Llop es un escritor sutil y hondo al que le gusta cuidar el huerto de las palabras y escuchar el rumor del mar, alguien convencido de que la tarea de escribir es refugio y exilio voluntario, que sabe que los días sin escribir son días de purgatorio y que, por eso mismo, aprender en la sequía debe servir, como decía Iris Murdoch, para «mirar con fuerza al mundo, que se presenta misterioso e irreductible». Todo cobra sentido para él cuando se cuenta y, en ese sentido, Si una mañana de verano, un viajero (Alfaguara, 2024), su nuevo libro, incorpora un buen repertorio de memoria personal, historia y lecturas que aspiran al reencuentro de sus vivencias en esa escritura del yo que repara y fabula en torno al tiempo del narrador, como testimonio y recuerdo vivo, como señala en sus primeros lances: “Y si escribimos sobre una casa o un paisaje donde vivimos tiempo atrás, el vacío será doble, pero es necesario el tiempo que construye ese vacío para poder hacerlo: escribir, digo”.
Con un título recurrente, que evoca a Calvino, el juego de escritura propuesto por Llop, va más allá de intercalar una sucesión narrativa en su Mallorca natal. Responde a un marcado itinerario entretejido por la memoria y el tiempo para conformar un recuento de referencias a lecturas y evocaciones paisajísticas expuestas bajo una voluntad primorosa de estilo. Reúne diecinueve piezas que abarcan treinta y tres veranos de estancia en una casa junto al mar, un lugar importante y umbral de su escritura, un rincón reservado para el entendimiento de su realidad e imaginario: “No sé si fue la casa de la vida, pero sí lo fue de mi literatura, al margen de los calendarios y las obligaciones y devociones de mis contemporáneos”. Hace también recuento de su vida y su relación lectora con otros autores. Mira los estantes de su biblioteca y contempla los libros de otros y los suyos como recuerdos vivos.
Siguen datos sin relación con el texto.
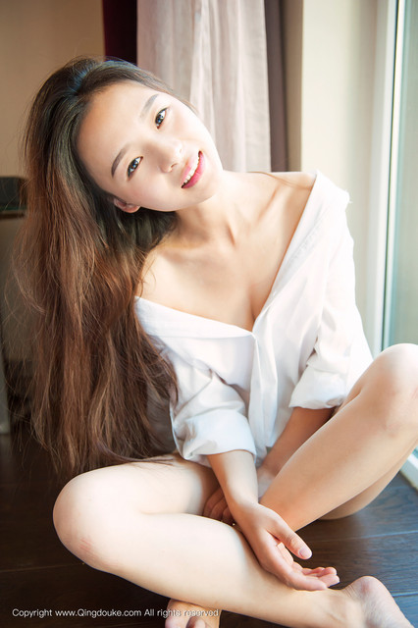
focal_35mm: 35
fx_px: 610
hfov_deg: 37.8
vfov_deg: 54.5
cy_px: 314
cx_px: 209
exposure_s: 1/125
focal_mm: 35
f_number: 3.2
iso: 800
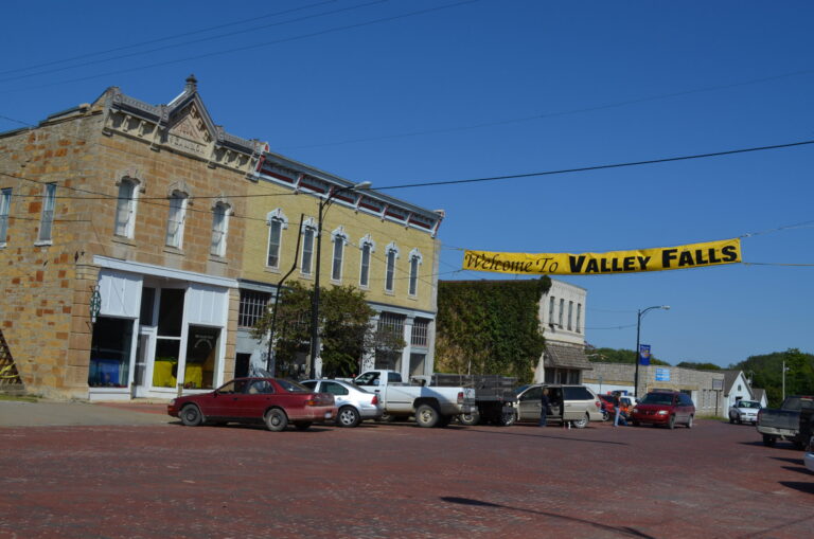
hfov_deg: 53.2
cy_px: 270
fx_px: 812
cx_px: 407
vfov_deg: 36.7
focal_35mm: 36
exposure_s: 1/400
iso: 100
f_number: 10
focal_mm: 24
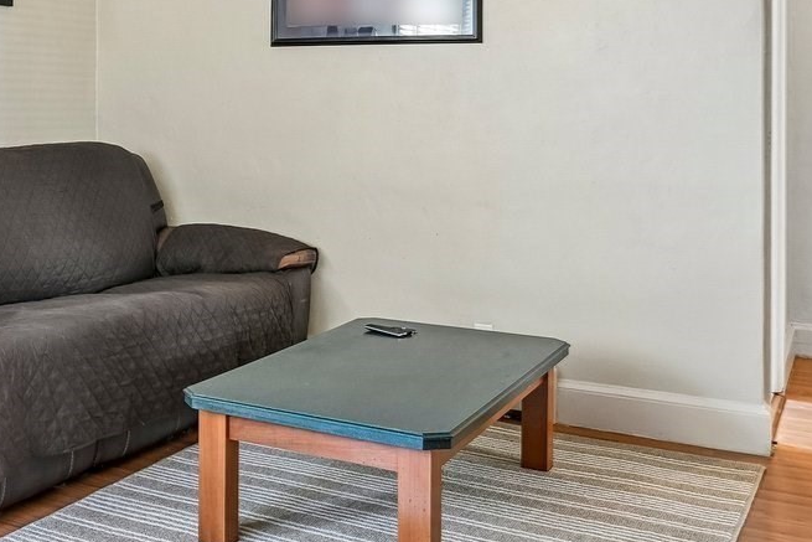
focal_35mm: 50
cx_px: 24
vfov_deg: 26.5
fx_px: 1128
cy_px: 104
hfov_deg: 36.2
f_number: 8
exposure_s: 1/8
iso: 400
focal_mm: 16
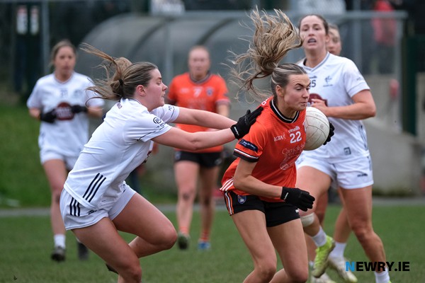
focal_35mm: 559
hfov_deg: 3.7
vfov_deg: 2.5
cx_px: 212
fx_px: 6599
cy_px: 142
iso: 1600
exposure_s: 1/1000
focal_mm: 372.6
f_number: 5.6
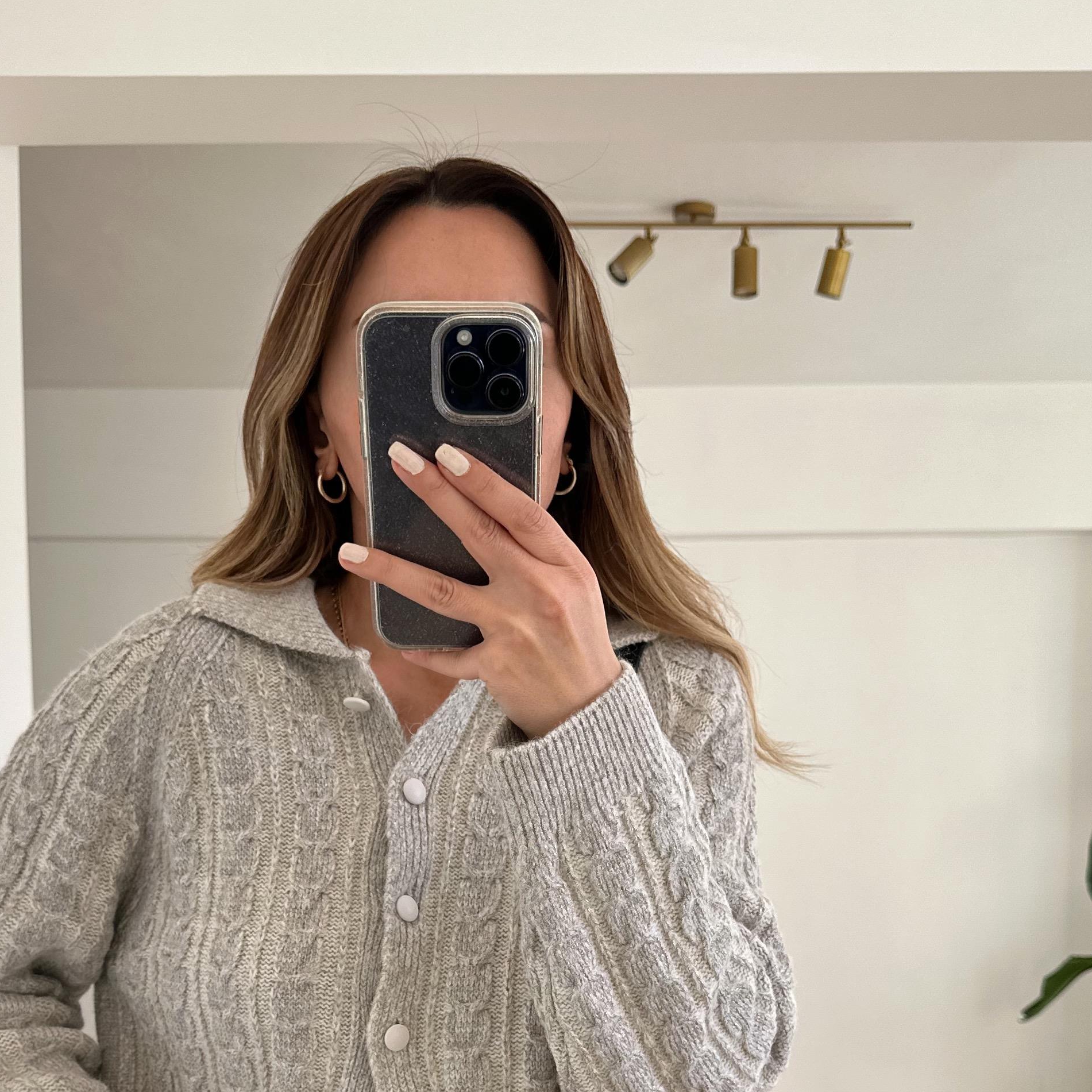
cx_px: 516
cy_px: 968
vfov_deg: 35.5
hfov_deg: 37.5
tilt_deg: -32.2
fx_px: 1606
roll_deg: +0.3
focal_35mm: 45
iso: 64
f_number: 1.78
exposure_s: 1/223
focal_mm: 6.86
Sus paseos por la isla le brindan la contemplación singular del paisaje y, a su vez, le dan pie a rememorar a aquellos otros autores que le dieron compañía en sus treinta y tres años de vida junto a Cavafis, Elizabeth Bishop, Proust, Rilke, Virginia Woolf, Philip Roth, o los más nombrados, Durrell y Chatwin. Cada uno de ellos le proveen pasajes del mito del mar y, a su vez, de la experiencia del tiempo y su fugacidad, así como de constatar que la vida es una constante reescritura del ayer, una perseverancia de entenderse no sólo consigo mismo, sino también con el entorno y su sentido: “Vivir junto al mar nos adentra en nosotros mismos y haciéndolo revela en nuestro interior un doble de su vastedad. Nunca el vacío, sino la riqueza de esa vastedad”.
En todas estas confluencias se regocija Llop, como dando a entender que ir acumulando años es irse rindiendo a una subjetividad contemplativa en la que cada vivencia y recuerdo posee su propia épica y también su hálito de melancolía. La sensación del libro es haber interiorizado el paisaje, que aquí tiene estatus de personaje, como si todos los veranos fueran el mismo verano, envuelto en un presente mediterráneo que insinúa un mundo clásico. Quizá esto tenga que ver con esa idea de ver el verano como un tiempo de disfrute de la vida, un saber vivir, que converge en la literatura como tiempo recobrado y como otra manera de vivir y de saberse vivo: “Al fin y al cabo, escribir es una forma de leernos –sostiene el propio Llop–. No sólo, pero lo es. Y escritura y lectura poblaron la casa junto al mar”.